Another of the movies that I had the chance to record during one of the freeview weekends was Car Wash. It's going to be on StarzEncore Black twice tomorrow, at 12:21 PM and again at 11:49 PM.

The scene is an old-style car wash in central Los Angeles in the mid-1970s, when those old full-service car washes were dying out, to be replaced by the automated car wash that you can find today. The business is owned by a white guy, Mr. Barrow (Sully Boyar), but has a mostly black staff on the lower end of the socioeconomic ladder.

Lonnie (Ivan Dixon) is a parolee trying to make a better life for himself, and has what he thinks are good business ideas that the boss just never seems to have time for. Duane (Bill Duke) has become an Islamic radical, taking the name Abdullah and getting pissed every time somebody calls him Duane.
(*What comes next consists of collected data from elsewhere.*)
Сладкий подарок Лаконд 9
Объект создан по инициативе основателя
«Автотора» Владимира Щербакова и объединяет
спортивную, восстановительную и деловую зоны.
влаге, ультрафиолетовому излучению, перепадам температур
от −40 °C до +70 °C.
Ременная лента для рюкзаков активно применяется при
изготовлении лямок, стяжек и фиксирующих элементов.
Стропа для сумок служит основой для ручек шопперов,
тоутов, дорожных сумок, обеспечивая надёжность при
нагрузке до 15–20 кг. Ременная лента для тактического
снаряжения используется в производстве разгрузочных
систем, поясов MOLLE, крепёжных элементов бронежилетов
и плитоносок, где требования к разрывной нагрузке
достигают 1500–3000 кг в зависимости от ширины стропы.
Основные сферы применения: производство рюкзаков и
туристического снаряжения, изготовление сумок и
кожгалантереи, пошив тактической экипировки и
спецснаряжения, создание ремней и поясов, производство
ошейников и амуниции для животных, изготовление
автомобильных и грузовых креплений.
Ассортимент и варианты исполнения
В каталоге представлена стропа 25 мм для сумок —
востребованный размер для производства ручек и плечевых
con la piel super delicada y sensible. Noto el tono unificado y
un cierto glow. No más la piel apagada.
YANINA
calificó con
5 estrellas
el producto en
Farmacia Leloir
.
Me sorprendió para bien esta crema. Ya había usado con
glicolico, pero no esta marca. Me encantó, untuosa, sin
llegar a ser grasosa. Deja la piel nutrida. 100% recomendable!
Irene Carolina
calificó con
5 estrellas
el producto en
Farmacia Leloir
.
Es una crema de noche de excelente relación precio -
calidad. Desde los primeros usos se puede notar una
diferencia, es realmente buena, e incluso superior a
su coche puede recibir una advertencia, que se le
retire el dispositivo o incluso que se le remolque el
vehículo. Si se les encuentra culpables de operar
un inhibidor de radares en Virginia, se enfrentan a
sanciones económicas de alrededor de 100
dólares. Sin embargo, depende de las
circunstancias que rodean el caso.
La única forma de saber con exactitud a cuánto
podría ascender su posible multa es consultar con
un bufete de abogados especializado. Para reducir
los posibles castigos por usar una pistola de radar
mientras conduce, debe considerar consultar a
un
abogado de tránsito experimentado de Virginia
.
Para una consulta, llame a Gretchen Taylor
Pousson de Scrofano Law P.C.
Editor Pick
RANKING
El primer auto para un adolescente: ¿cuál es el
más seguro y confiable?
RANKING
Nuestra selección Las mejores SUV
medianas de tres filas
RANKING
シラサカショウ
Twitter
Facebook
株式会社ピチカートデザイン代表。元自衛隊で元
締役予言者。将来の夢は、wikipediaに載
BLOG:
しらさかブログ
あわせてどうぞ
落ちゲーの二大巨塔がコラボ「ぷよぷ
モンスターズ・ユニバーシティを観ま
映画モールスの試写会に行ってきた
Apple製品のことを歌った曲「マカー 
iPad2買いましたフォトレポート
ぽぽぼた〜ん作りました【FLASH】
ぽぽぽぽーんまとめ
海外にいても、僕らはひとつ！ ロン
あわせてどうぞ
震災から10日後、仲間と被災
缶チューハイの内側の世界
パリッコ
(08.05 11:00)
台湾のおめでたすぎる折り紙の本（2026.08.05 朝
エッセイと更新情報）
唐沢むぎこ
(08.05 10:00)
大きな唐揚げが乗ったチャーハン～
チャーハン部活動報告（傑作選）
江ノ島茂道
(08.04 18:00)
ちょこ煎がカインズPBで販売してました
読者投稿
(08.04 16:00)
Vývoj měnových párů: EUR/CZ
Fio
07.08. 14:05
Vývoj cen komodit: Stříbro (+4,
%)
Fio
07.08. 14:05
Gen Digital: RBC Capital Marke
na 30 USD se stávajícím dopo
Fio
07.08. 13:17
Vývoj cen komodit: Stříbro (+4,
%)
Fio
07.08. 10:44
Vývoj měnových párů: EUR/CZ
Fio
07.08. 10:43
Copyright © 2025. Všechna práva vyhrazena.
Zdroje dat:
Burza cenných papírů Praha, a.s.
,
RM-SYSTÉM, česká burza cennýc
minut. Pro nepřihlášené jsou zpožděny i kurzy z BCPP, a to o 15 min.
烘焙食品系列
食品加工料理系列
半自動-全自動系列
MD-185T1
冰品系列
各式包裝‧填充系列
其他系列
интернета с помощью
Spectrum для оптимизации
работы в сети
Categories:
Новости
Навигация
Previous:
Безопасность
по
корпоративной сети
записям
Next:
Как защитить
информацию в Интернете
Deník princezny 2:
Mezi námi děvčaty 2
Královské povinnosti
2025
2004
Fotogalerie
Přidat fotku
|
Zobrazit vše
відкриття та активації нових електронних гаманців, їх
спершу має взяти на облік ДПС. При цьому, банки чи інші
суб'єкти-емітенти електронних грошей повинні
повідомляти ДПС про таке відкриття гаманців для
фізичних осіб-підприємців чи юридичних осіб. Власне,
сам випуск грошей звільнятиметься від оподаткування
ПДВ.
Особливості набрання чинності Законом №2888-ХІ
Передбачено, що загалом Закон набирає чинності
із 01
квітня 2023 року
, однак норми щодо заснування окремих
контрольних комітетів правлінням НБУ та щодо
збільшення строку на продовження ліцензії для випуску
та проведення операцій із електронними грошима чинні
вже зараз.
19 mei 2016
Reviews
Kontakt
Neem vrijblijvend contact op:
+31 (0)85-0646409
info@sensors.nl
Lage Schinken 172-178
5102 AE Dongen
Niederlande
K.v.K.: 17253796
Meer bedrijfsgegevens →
There are also a pair of friends who sing covers of popular songs, and are preparing for an upcoming audition; a guy trying to win tickets from a radio contest; and so on.

I mention all this in passing because Car Wash is one of those slice-of-life movies, looking more at a day in the life of the titular car wash than having a fully developed plot, not that there's anything wrong with that. There are other running stories such as TC (Franklin Ajaye) trying to convince the waitress at the café across the street to go on a date with him, or the owner's Marxist son.

In and around all of this, several people get cameos as they have one comedic interlude. George Carlin actually shows up several times as a cabbie whose fair stiffed him; Richard Pryor is a pastor preaching the prosperity gospel who has the Pointer Sisters, still in their 1940s era, with him; and Irwin Corey plays a man who may or may not be the Pop Bottle Bomber. There's also a whole lot of disco music.

It's all pleasant enough if disco music is your thing. There's nothing particularly earth-shattering here although the finale is surprisingly dark; otherwise, it's just a bunch of people having a lot of fun doing what amounts to sketch comedy, bringing in some guest stars along the way, and it mostly works. One other nice thing about the movie is how it serves as a time capsule of a bygone era.

Car Wash might not be for people who hate disco, but other than for them, I think it's well worth a watch. It seems to be out of print on DVD, but Amazon has it on streaming if you don't have the Encore channels.